Danke für den tollen Bericht, lädt zum Träumen ein...

VG Jackson


champagnierle Offline



Beiträge: 164

26.12.2018 00:03
#6 RE: Schwarzwälder Kirschtorte aus der Dose Antworten

Hi Jürgen,
ja, da kenn ich nix mehr. Mein Haus wurde komplett abgerissen. Früher gab es neben dem Hafen eine Straße die dann nach links bis zur Schleimünde ging. Und ganz hinten gab es eine Wendeschleife. Und genau da stand das Haus. Davor waren Schiffsgeschütze, 100mm, und im Haus selbst war die Steuerung und eine Radaranlage auf einem Metallmasten - so gute 20m hoch.

Und samstags immer nach Dörphof ins Chaplins und danach noch in die Fährschenke, wenn die Disse zugemacht hat....
Oder nach Tarp, Sonderburg, EckTown oder Kiel. Oder erstmal nach Ellenberg zu Oma Plüsch. Gute Pizza, super Sofas. Hat Spaß gemacht.

Mag die Zeit nicht missen.

Grüße aus dem Süden

Marc

==
Das Reh springt hoch,
das Reh springt weit,
es macht ihm Spaß,
es hat ja Zeit.


stephanieklapp ( gelöscht )
Beiträge:

04.01.2019 09:12
#7 RE: Schwarzwälder Kirschtorte aus der Dose Antworten

Wow Tolle Bilder!


Alec Offline



Beiträge: 120

07.01.2019 14:33
#8 RE: Schwarzwälder Kirschtorte aus der Dose Antworten

Das hab ich gern gelesen. Gut geschrieben, viele Infos zum Revier - danke!

• **Material**
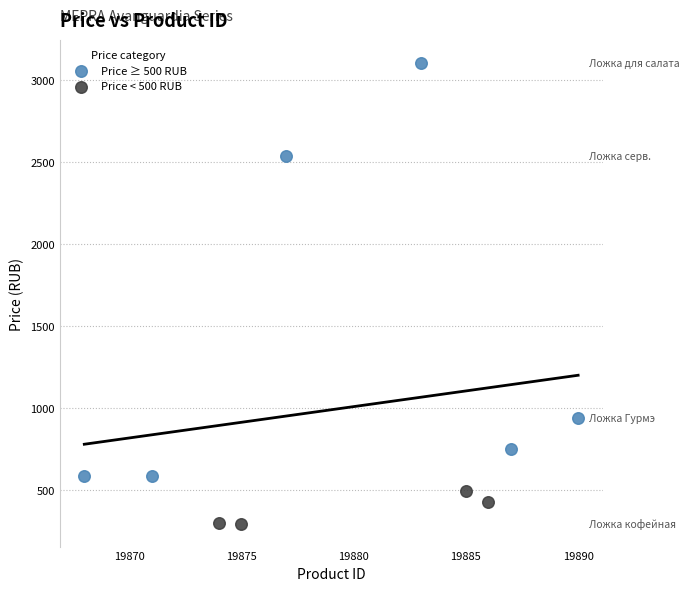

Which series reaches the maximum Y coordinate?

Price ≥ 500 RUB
---
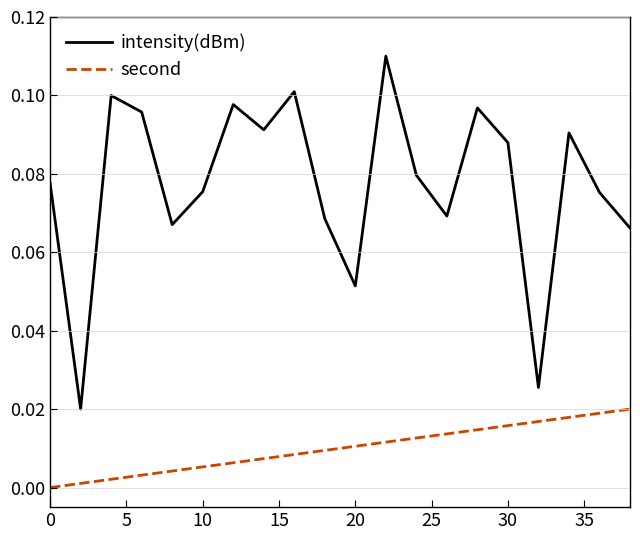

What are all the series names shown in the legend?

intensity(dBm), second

• **Aufgabe**
Wie könnte der Forumsverlauf im Seitentext nach dem letzten Beitrag weitergehen? Schreibe ihn fort.

• **Deine Antwort**
Ja, es ist wichtig, das Ruder gegen Rausrutschen zu sichern, weil es eine akrobatische Nummer ist, es auf dem Wasser wieder einzuhängen.
Ich sichere das Bufflehead-Ruder mit den runden Marine Standard-Splinten, die durch kleine Löcher am unteren Ende der Scharnierstifte gezogen werden. Das ist mehr Fummelei als ich mir wünsche. Das ARTEMIS-Ruder hat deshalb eine durchgehende Scharnierstange, oben abgewinkelt, unten mit Gewinde für eine Stoppmutter.

Ich wünsche euch für 2019 genug Zeit für mehr salzige Segel- und Paddeltouren.

Viele Grüsse vom Bodensee! Axel


Troubadix Offline



Beiträge: 1.359

25.01.2019 23:17
#9 RE: Schwarzwälder Kirschtorte aus der Dose Antworten

Moin Axel,

das Widerlager der Pinne aus Kunststoff an der Ruderhalterung war gebrochen, hab dann hinter das raus gerutschte Gummiteil ein Streichholz gewürgt, bis nach Hause hat es dann gehalten. Das nächste Mal gibt es dann von vorne herein eine Bindesicherung.